It is emphasized that the withdrawal of the claim does not grant taxpayers the right to claim credit or refunds for taxes prior to withdrawal. Moreover, it does not impact any ongoing criminal proceedings under any law and does not confer any benefit or immunity to the taxpayer or assessee in such proceedings.

Following the CBDT’s order, the Income-tax E-filing portal of taxpayers displayed “Extinguished Demand” highlighted in red under the outstanding tax demand tab as under:

The Government’s decision is welcome move as:

  1. Many outstanding demands date back to as early as 1962 and when taxpayers attempted to rectify or contest these demands with tax authorities, the income-tax officers, at various instances lacked sufficient information to verify their claims.
  2. The government typically also incurs significant costs in pursuing small demands and this move will reduce such spends.
  3. This has offered relief to taxpayers, as many tax refunds were previously withheld due to unresolved demands from previous years.
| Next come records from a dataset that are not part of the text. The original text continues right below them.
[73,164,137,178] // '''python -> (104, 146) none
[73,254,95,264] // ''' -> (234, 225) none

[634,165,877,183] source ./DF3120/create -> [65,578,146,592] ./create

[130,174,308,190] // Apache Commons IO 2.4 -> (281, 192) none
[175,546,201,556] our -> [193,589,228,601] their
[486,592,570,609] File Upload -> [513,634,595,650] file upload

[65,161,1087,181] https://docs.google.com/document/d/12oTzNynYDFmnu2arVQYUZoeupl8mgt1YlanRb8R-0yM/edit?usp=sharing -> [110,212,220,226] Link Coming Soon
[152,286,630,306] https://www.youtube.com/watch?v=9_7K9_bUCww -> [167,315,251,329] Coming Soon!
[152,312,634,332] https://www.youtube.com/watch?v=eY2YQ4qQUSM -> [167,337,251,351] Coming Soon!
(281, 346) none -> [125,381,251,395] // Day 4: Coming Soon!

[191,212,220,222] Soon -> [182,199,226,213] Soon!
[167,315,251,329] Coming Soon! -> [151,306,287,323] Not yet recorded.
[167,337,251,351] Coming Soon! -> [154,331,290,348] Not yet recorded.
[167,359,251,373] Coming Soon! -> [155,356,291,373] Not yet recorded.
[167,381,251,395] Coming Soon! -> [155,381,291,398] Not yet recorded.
This move is likely to benefit 1 crore tax payers and, in our view, this action solidifies the Government’s assertion of recognizing and honouring taxpayers, as well as underscores the importance of fostering a favourable business environment in India. By addressing unresolved tax demands and facilitating the release of withheld tax refunds, the government has initiated a positive message to both domestic and international investors regarding its commitment to a fair and consistent regulatory framework.